● **Required action**
Could you repeat, word for word, the line with "left ankle: (66, 183)" and every line after it in the records below, leaving out any pictures?

● **Provided information**
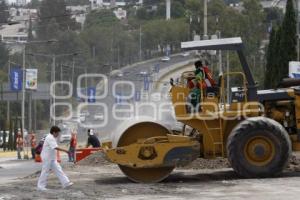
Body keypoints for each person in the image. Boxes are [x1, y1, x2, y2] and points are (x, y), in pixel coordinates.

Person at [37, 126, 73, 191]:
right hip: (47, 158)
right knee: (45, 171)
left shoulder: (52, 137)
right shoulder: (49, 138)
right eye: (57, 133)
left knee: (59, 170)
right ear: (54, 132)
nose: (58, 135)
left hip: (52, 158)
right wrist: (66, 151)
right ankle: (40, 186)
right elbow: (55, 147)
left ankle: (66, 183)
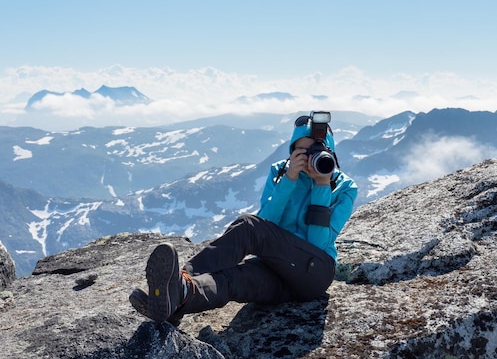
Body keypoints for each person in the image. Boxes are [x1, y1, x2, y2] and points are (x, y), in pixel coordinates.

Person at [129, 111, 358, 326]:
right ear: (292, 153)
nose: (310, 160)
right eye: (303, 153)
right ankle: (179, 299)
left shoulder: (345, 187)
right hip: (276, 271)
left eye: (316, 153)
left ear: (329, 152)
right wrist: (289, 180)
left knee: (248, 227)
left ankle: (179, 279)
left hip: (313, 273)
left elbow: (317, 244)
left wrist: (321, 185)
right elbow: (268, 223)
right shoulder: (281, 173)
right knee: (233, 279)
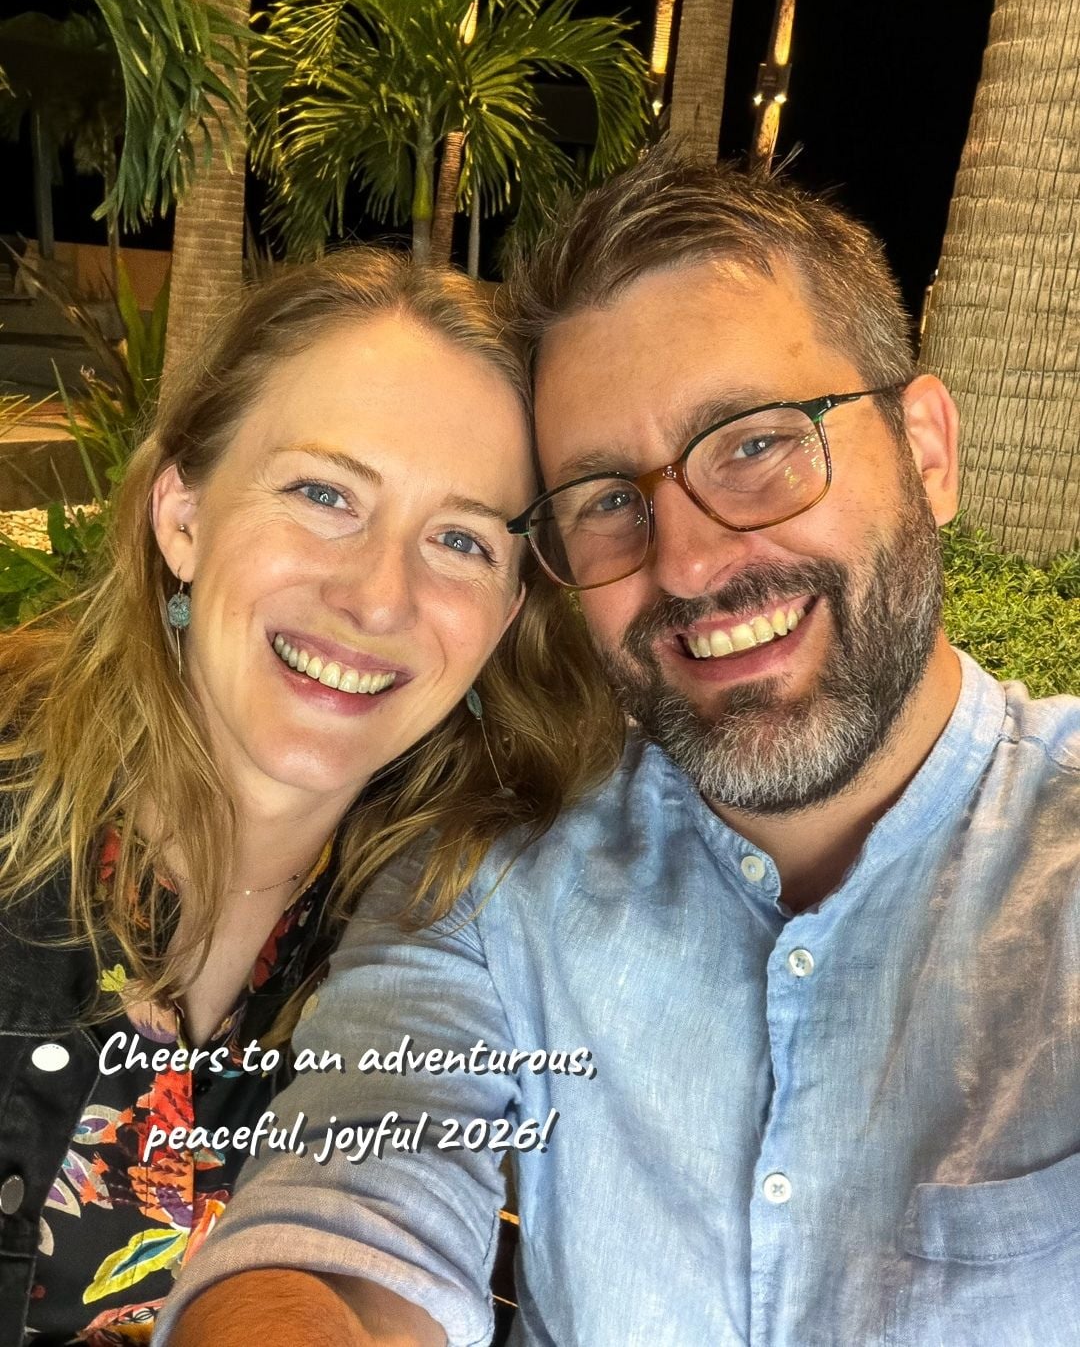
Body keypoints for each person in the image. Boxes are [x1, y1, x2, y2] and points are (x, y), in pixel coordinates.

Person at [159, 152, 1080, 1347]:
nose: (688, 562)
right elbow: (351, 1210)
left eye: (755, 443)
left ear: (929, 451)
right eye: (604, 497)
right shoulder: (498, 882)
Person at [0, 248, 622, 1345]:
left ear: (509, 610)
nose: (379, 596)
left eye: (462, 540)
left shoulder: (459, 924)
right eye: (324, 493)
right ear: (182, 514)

● **The completed task**
left ankle: (66, 183)
Body keypoints for each person in the image. Boxes are [x1, y1, x2, y2] and points are (x, y), in pixel coordinates.

Person at [129, 111, 358, 326]:
right ear: (292, 153)
nose: (310, 160)
right eye: (303, 153)
right ankle: (179, 299)
left shoulder: (345, 187)
right hip: (276, 271)
left eye: (316, 153)
left ear: (329, 152)
right wrist: (289, 180)
left knee: (248, 227)
left ankle: (179, 279)
left hip: (313, 273)
left elbow: (317, 244)
left wrist: (321, 185)
right elbow: (268, 223)
right shoulder: (281, 173)
right knee: (233, 279)
Body keypoints for each person in the image. Boxes are [x1, y1, x2, y2] and points are (x, y), in pixel coordinates.

Person at [159, 152, 1080, 1347]:
nose: (688, 562)
right elbow: (351, 1210)
left eye: (755, 443)
left ear: (929, 451)
right eye: (604, 497)
right shoulder: (498, 882)
Person at [0, 248, 622, 1345]:
left ear: (509, 610)
nose: (379, 596)
left eye: (462, 540)
left shoulder: (459, 924)
right eye: (324, 493)
right ear: (182, 514)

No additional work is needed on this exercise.